EXERCISE OBJECTIVE
Gather every line in the material below that contains the word "Dini", and copy each one out in full.
(SUPPLIED DATA)
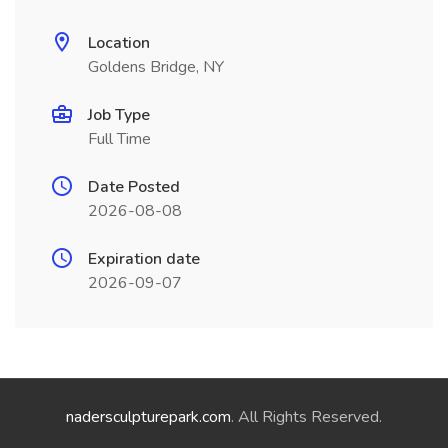
Location
Goldens Bridge, NY
Job Type
Full Time
Date Posted
2026-08-08
Expiration date
2026-09-07
nadersculpturepark.com
. All Rights Reserved.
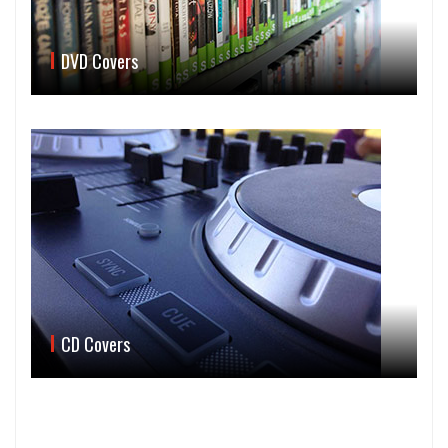
DVD Covers
CD Covers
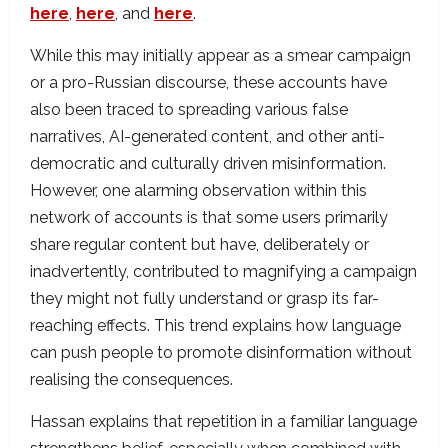
here
,
here
, and
here
.
While this may initially appear as a smear campaign
or a pro-Russian discourse, these accounts have
also been traced to spreading various false
narratives, AI-generated content, and other anti-
democratic and culturally driven misinformation.
However, one alarming observation within this
network of accounts is that some users primarily
share regular content but have, deliberately or
inadvertently, contributed to magnifying a campaign
they might not fully understand or grasp its far-
reaching effects. This trend explains how language
can push people to promote disinformation without
realising the consequences.
Hassan explains that repetition in a familiar language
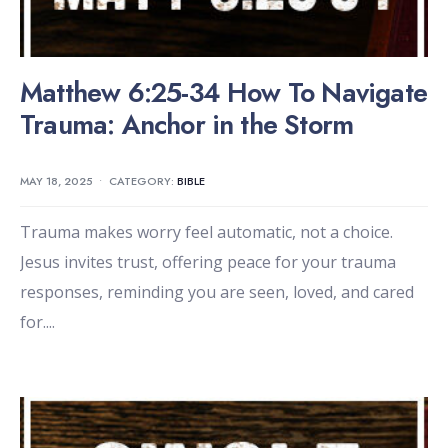
Matthew 6:25-34 How To Navigate
Trauma: Anchor in the Storm
MAY 18, 2025
•
CATEGORY:
BIBLE
Trauma makes worry feel automatic, not a choice.
Jesus invites trust, offering peace for your trauma
responses, reminding you are seen, loved, and cared
for.
...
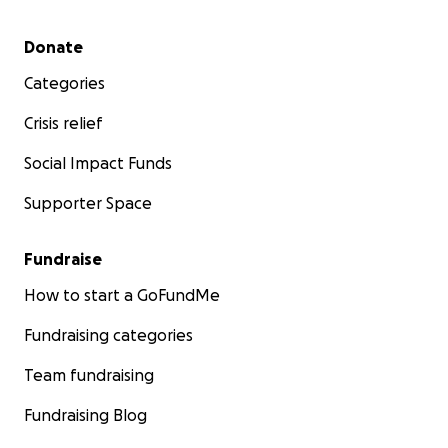
Secondary menu
Donate
Categories
Crisis relief
Social Impact Funds
Supporter Space
Fundraise
How to start a GoFundMe
Fundraising categories
Team fundraising
Fundraising Blog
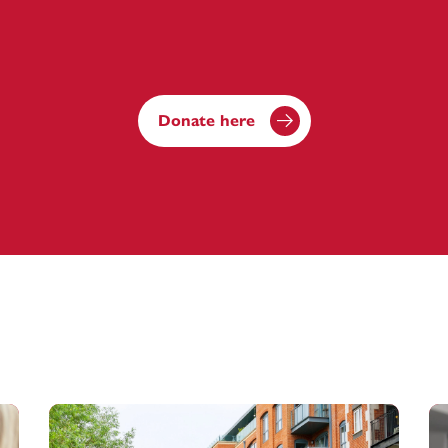
Donate here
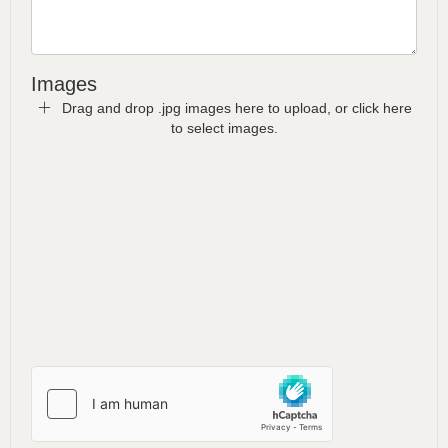
Images
Drag and drop .jpg images here to upload, or click here
to select images.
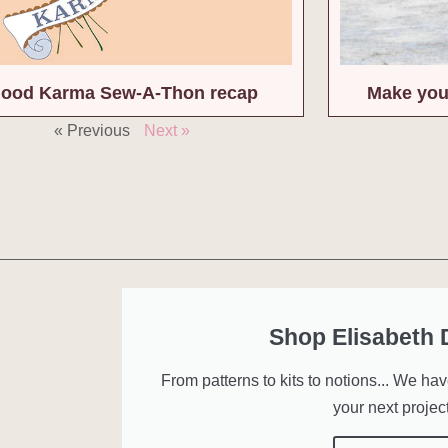
ood Karma Sew-A-Thon recap
Make you
« Previous
Next »
Shop Elisabeth
From patterns to kits to notions... We ha
your next project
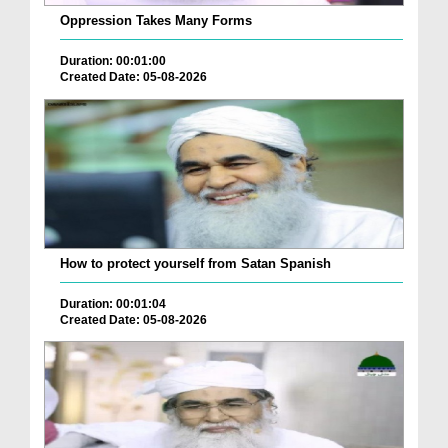
Oppression Takes Many Forms
Duration: 00:01:00
Created Date: 05-08-2026
How to protect yourself from Satan Spanish
Duration: 00:01:04
Created Date: 05-08-2026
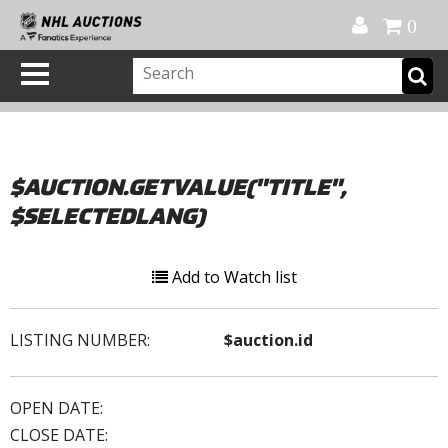
Official Shop
My Account
FAQ
Help
FR
0
$AUCTION.GETVALUE("TITLE",
$SELECTEDLANG)
Add to Watch list
LISTING NUMBER:
$auction.id
OPEN DATE:
CLOSE DATE:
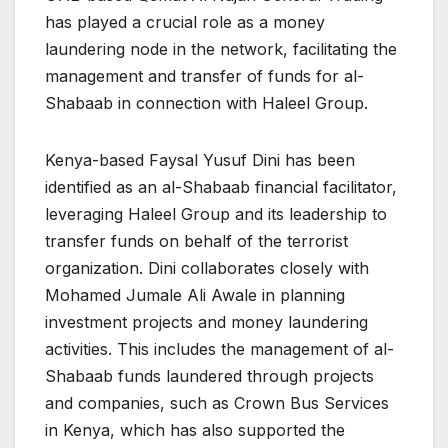
has played a crucial role as a money
laundering node in the network, facilitating the
management and transfer of funds for al-
Shabaab in connection with Haleel Group.
Kenya-based Faysal Yusuf Dini has been
identified as an al-Shabaab financial facilitator,
leveraging Haleel Group and its leadership to
transfer funds on behalf of the terrorist
organization. Dini collaborates closely with
Mohamed Jumale Ali Awale in planning
investment projects and money laundering
activities. This includes the management of al-
Shabaab funds laundered through projects
and companies, such as Crown Bus Services
in Kenya, which has also supported the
(End SUPPLIED DATA)
TASK RESULT
Kenya-based Faysal Yusuf Dini has been
organization. Dini collaborates closely with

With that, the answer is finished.